Teks Sumber:
1. Ditinjau dari Manhaj/metode Takwil itu sendiri
Mereka mengatakan bahwa nash itu adalah zhahirnya saja, sehingga boleh ditakwil. Ini adalah tuduhan yang fatal.
Yang pertama kali membuat Takwil adalah kaum Mu'tazilah. Syubhat-syubhat mereka dibantah oleh Syaikhul Islam Ibnu Taimiyyah, sehingga mereka membenci beliau dan ingin menjatuhkan beliau.
Mereka mengatakan bahwasanya ayat-ayat Alquran adalah mutasyabbih, yaitu tidak jelas maknanya. Apakah ini layak disematkan kepada Allah?
Jika mereka mengklaim tanpa dalil, maka kita bisa tolak begitu saja, tidak perlu dihiraukan.
Kalau seandainya sifat-sifat Allah yang disebutkan di dalam Alquran adalah mutasyabbih, maka Alquran adalah kitab kesesatan, bukanlah kitab Hidayah, karena isi Alquran tidak jelas isinya.
Ketika mentakwil, mereka menyebutkan bahwasanya makna Istiwa berarti menyamakan Allah dengan makhluk, maka mereka mentakwil tanpa dalil. Mereka mengubah makna Alquran sesuka hati. Padahal mereka melarikan diri dari tasybih, yaitu menyerupakan sifat Allah. Padahal itu membuat mereka terjatuh dalam Tasybih dua kali.

Tugas: Menurut teks sumber, mengapa Alquran akan menjadi kitab kesesatan dan bukan kitab hidayah jika sifat-sifat Allah di dalamnya mutasyabbih? Jawab dalam satu sampai tiga kalimat.

Butir yang Diberikan:

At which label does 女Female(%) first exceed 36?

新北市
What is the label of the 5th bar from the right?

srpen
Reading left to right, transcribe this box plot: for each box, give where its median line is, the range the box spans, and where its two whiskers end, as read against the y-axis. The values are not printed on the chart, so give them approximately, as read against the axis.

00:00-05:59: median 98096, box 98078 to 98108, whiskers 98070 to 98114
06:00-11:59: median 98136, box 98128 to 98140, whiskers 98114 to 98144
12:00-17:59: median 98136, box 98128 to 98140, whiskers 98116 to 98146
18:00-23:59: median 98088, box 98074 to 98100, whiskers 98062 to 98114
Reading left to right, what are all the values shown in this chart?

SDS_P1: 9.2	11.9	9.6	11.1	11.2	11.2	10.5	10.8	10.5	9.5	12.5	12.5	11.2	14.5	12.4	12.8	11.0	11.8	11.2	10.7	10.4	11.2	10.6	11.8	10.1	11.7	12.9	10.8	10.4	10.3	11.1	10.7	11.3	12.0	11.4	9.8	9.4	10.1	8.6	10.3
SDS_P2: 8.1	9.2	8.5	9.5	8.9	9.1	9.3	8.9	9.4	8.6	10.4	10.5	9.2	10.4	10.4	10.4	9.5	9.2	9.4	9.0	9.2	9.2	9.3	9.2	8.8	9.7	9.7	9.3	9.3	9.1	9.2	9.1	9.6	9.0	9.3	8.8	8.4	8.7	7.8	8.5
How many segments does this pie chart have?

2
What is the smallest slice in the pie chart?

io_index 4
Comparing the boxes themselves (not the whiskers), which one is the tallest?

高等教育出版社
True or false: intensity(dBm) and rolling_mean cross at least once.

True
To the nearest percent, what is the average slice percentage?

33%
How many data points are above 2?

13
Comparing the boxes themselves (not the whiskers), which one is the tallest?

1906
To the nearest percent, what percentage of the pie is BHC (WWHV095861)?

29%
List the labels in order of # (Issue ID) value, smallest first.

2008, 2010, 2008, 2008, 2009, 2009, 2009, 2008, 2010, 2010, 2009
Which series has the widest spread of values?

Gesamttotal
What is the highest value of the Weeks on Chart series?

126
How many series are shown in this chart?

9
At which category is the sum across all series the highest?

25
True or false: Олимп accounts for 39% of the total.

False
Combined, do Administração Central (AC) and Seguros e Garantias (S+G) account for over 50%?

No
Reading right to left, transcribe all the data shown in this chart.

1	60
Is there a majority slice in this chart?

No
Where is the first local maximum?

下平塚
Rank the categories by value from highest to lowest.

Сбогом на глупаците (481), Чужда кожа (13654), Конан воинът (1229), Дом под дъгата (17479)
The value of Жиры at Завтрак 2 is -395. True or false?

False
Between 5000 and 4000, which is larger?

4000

Penyelesaian: Mutasyabbih berarti tidak jelas maknanya. Jika sifat-sifat Allah yang disebutkan dalam Alquran bersifat demikian, isi Alquran menjadi tidak jelas. Karena itu, Alquran akan menjadi kitab kesesatan, bukan kitab hidayah.